We could gotten birth control for even less had we flown to Africa, where governments beg women to practice family planning and European agencies provide pills for free to anyone who wants them. But the pills that are easily available in Africa are the ones that exactly match my wife's old prescription - and she's since switched to a new libido-friendly prescription that changes doses week by week, which I haven't seen south of the Sahara. And I'm not so confident of the dental care available in the parts of Africa where I often work (for starters, I wouldn't want to be in the chair during a power outage, which happens about once an hour in cities like Dar es Salaam), and the ticket from the US is more than twice the price of airfare to Europe. So, while I would heartily recommend that any woman who happens to be in Africa make a point of stocking up on birth control pills if she can find her prescription, thereby taking a big chunk out of the cost of her ticket, you couldn't buy enough pills to bring your trip's cost down to zero.

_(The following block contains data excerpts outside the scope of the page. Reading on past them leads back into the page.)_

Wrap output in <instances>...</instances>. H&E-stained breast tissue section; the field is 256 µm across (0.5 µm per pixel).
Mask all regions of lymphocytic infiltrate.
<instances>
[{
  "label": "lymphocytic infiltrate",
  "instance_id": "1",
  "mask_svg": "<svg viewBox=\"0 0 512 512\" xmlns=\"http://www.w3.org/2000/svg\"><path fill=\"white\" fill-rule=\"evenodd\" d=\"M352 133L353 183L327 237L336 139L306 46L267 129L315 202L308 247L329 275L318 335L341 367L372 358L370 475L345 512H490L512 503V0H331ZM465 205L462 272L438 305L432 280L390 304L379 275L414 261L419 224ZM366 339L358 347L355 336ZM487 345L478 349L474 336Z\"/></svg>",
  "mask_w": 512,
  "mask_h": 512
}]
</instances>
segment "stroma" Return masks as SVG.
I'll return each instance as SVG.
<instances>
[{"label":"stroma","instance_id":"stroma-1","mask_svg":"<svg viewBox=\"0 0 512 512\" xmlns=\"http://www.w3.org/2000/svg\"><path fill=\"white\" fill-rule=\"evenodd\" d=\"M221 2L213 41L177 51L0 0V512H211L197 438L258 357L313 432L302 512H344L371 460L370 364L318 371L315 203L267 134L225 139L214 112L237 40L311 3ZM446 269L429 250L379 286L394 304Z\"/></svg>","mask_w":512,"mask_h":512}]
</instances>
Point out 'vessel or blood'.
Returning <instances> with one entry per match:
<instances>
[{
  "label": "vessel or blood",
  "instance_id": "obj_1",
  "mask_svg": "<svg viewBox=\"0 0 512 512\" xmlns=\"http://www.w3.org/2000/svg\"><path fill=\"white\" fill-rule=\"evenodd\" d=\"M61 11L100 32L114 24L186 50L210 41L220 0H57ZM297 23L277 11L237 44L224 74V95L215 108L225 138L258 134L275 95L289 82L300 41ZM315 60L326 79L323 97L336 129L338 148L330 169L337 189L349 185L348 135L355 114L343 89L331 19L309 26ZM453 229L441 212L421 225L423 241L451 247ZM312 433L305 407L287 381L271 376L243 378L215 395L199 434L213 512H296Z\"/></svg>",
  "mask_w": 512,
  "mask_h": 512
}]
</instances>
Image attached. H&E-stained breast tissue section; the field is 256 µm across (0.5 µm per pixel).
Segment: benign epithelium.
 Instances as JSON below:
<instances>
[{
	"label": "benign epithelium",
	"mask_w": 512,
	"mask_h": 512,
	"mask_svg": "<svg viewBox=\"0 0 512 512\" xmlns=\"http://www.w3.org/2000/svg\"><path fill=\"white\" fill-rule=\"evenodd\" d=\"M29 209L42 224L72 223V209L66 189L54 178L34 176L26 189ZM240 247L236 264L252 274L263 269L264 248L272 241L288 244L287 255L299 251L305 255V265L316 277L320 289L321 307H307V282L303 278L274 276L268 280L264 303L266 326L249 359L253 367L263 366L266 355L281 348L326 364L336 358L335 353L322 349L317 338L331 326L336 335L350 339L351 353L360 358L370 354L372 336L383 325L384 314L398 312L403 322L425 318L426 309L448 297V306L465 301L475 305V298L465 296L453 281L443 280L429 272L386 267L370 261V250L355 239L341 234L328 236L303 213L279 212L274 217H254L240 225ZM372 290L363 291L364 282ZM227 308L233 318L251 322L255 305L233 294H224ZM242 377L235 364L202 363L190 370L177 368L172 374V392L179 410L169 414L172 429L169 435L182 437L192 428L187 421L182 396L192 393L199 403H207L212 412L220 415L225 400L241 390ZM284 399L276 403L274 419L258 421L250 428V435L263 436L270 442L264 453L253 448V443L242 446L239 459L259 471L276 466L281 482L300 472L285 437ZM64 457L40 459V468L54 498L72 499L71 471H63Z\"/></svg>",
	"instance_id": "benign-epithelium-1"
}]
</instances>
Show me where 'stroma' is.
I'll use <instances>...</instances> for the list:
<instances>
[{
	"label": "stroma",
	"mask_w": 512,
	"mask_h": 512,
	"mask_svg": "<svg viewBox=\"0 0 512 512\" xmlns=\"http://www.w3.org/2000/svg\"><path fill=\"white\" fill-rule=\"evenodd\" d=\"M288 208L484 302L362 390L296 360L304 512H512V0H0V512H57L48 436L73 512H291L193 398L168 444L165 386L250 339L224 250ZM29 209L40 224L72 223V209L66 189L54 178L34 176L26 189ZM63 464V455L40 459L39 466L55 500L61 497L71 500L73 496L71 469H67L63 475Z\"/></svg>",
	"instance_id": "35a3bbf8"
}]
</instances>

To Europe, however, you can fly for free. Absurd as it is, you can go to Romania, get the same quality of care and medicines you would find in the States, and be out of pocket the exact same amount of money. Until we elect a president and a congress that will work to finally introduce a national single payer system and a sensible prescription drug plan for everyone, my wife and I will be getting much of our health care courtesy of Orbitz.